In short (explicit abstraction):
belief ← prior
for each interaction:
observe action
belief ← update(belief, action)
act ← policy(state, belief)
Data flow:
Hand state + opponent stats
└──> Neural model (features + cards)
└──> Action logits + value
└──> Recommended action + updated opponent memory
Offline accuracy on held-out data from PokerNow logs:
Results are included to validate the learning loop; the primary contribution is the agent architecture and belief‑update mechanism rather than absolute performance.
| Model | Accuracy | Notes |
|---|---|---|
| GTO-style baseline | ~55% | Unexploitable, not personalised |
| Basic neural net | ~63% | Limited strategic features |
| Enhanced + cards | ~74% | Uses SPR, position, cards |
| Opponent fine-tuning | 80–99% | Per-opponent models on enough data |
These numbers are approximate and depend on the exact dataset split and hyperparameters; see the scripts in scripts/ for the full training pipeline.
- Data: Results were obtained on ~4K PokerNow hands, augmented via suit symmetry.
To reproduce, you will need similar hand histories with comparable stakes and formats. - Scripts: All training scripts live in
scripts/and can be run end‑to‑end with the commands indocs/TRAINING.md. - Randomness: Training is stochastic (PyTorch initialisation, shuffling, etc.), so expect small variations around the reported accuracies.
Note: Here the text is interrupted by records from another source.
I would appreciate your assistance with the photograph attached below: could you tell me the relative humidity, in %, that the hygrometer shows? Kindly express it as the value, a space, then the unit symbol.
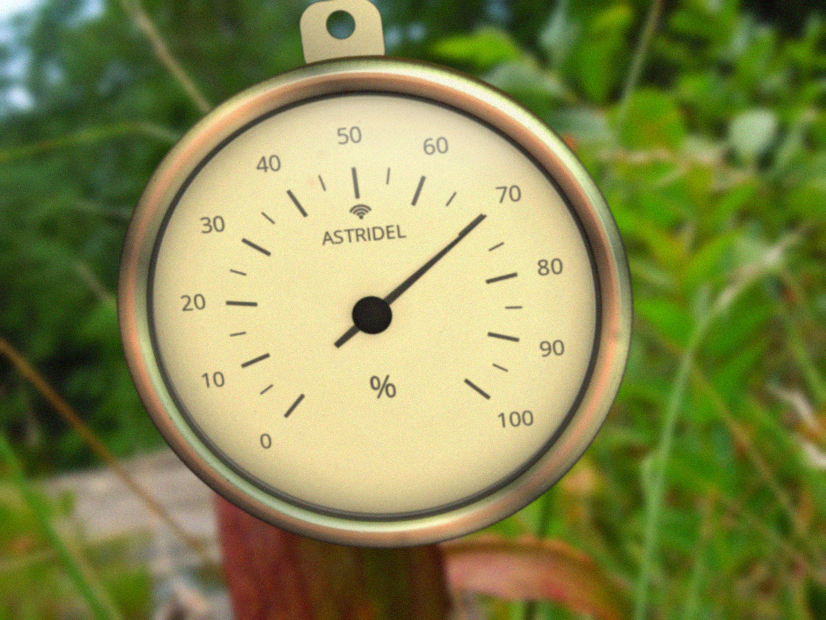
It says 70 %
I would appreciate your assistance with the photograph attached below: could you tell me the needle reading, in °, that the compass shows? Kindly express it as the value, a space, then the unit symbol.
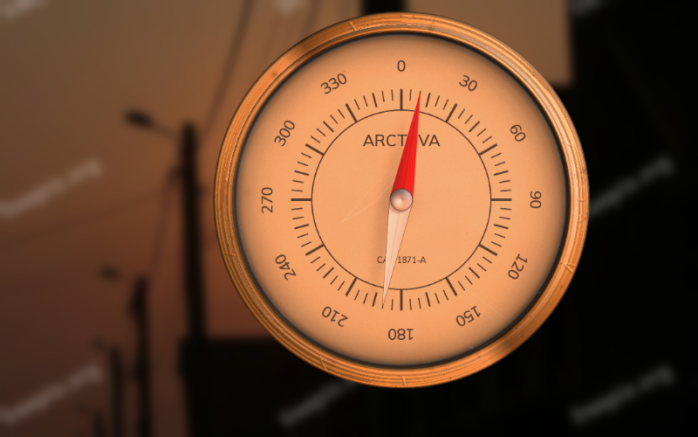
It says 10 °
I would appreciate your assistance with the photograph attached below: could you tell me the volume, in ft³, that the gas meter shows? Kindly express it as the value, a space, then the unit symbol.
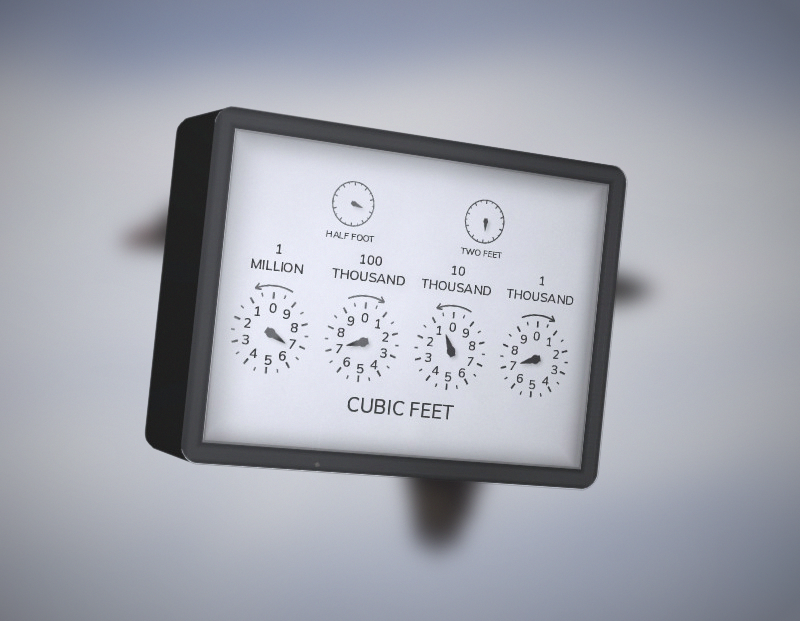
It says 670700 ft³
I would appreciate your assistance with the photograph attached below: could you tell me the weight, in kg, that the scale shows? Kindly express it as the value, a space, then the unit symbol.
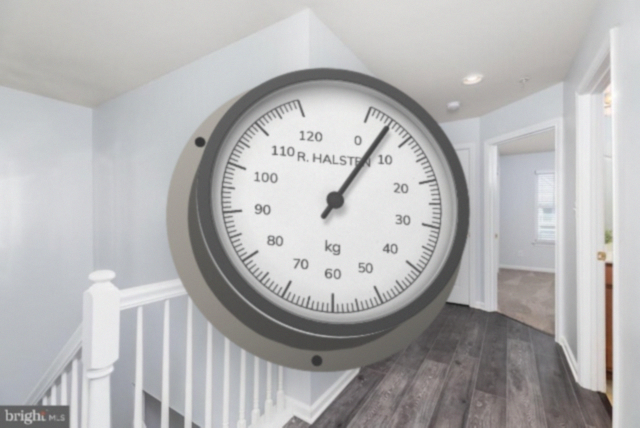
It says 5 kg
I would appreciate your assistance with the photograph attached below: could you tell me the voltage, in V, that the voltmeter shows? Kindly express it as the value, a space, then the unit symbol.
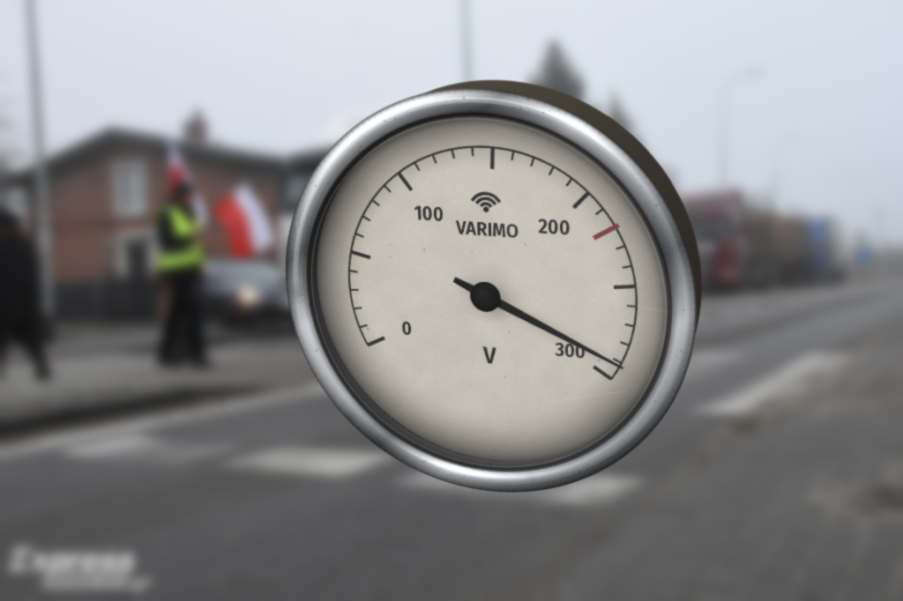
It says 290 V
For more deterministic runs, fix seeds in Python / NumPy / PyTorch and keep hardware and library versions constant. - “Beats GTO” definition: Here, “beats GTO” means the exploitative model achieves higher offline action‑matching accuracy and higher expected value against recorded opponents than a static GTO‑style policy, when evaluated on the same held‑out hands.
- Not a solver: This is not a full-game equilibrium solver; it focuses on pattern recognition from historical data.
- Data requirements: Performance depends heavily on having enough clean hand histories per opponent; sparse data can lead to noisy estimates.
- Domain assumptions: The current feature set and parsing logic target PokerNow-style No-Limit Hold’em logs; other formats may require custom parsing.
- Evaluation gap: Offline accuracy and EV on historical data are only proxies for live win‑rate; real‑world performance will depend on table dynamics and opponent adaptation.
- Ethical use: This code is for research and educational purposes; many poker sites restrict or forbid real‑time assistance tools—check and follow the rules of any platform you use.
- Behavioural stationarity: Opponent models assume behavioural stationarity over short horizons; long‑term adaptation and strategic deception are not yet modelled.
- Belief updates assume short-term behavioral stationarity; adversarial deception is not modeled.
- Sparse interaction leads to overconfident beliefs without strong priors.
- Offline evaluation may overestimate gains due to non-stationary opponent adaptation.
- Frozen policy backbone with online belief updates: keeps the main decision network stable while beliefs adapt over time.
- Confidence-weighted opponent updates: down-weights noisy, low-signal hands to reduce overfitting to variance.
- Explicit separation between environment state and agent beliefs: makes it clear which information comes from the shared world vs. inferred opponent models, and how each influences decisions.